Here the serial killer is self-styled satanist Sir Jimmy, played by Jack O’Connell with such commanding panache he would be a worthy opponent even of psycho killer specialist Jesse Plemons (from Breaking Bad to the Alex Garland-written and directed Civil War).
But the 28 series has always had a higher IQ than most other horror franchises. It make audiences think about their own world, not just the apocalyptic one on screen. It was impossible not to see last year’s 28 film, in which Britain regresses to primitivism while Europe has purged itself of the virus, as a post-Brexit commentary.
O’Connell’s Jimmy has another peculiarly British association. His naturally blond mop is aped by his bewigged knife-wielding adolescent disciples whose childlike capacity for pitiless cruelty qualifies them for the gang. Collectively known as the Jimmies, they all are too young to realise their look and adopted name is shared by a TV presenter and child abuser who lived long before they were born. Pity any uninfected human who falls into their clutches. They will be strung up and “de-shirted”, which, be warned, is as awful as it sounds.
All this is done in the name of “charity” and in the service of “Old Nick”, preaches Sir Jimmy, who no doubt learnt the terms from his fire-and-brimstone preacher father who in Boyle’s sequel of last year we see willingly submit his body to a horde of infected zombies, watched by his son.
Little did we know what writer Garland – who has been with the series since the beginning – had in store for the character when we first saw Jimmy as an innocent child. It is this narrative through-line that justifies the gruesome torture scenes in the latest film, but only just.
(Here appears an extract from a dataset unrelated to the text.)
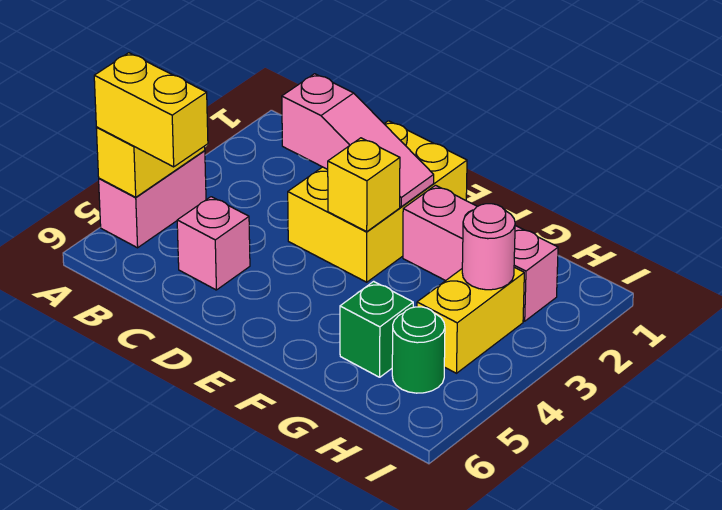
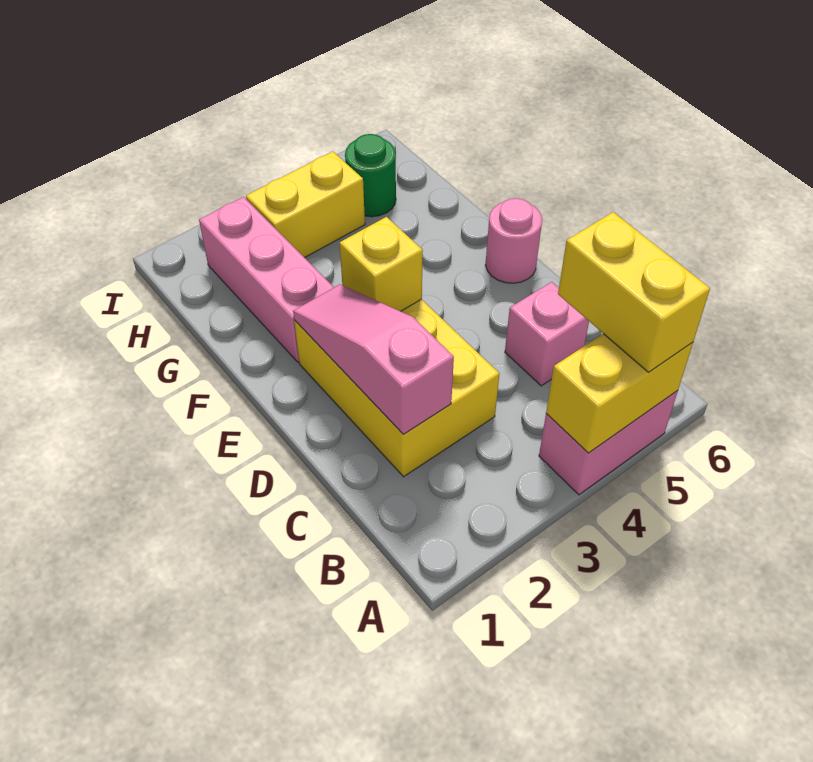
yellow brick D1:E3 level 1 -> yellow brick C2:E3 level 1
green brick G5 level 1 -> none
pink round brick H3 level 2 -> pink round brick E6 level 1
The salve to the barbarity is Ralph Fiennes’ return to the role of the civilised Dr Kelson, architect and builder of the ossuary made of bleached human bones, his monument to the dead. Using morphine-tipped blow-darts he tames the giant king of the crazed viral zombies known as Alpha. Kelson and his new bestie get stoned together.
The doctor sees a possible cure in the way the drug relieves the infected of their rage. But his encounter with Sir Jimmy, who at first believes Kelson to be the devil, is a knuckle-whitening climax to the trilogy. It sees barbarity pitted against civility. That we so desperately want the latter to win is proof that the heart of this harrowing trilogy is in the right place.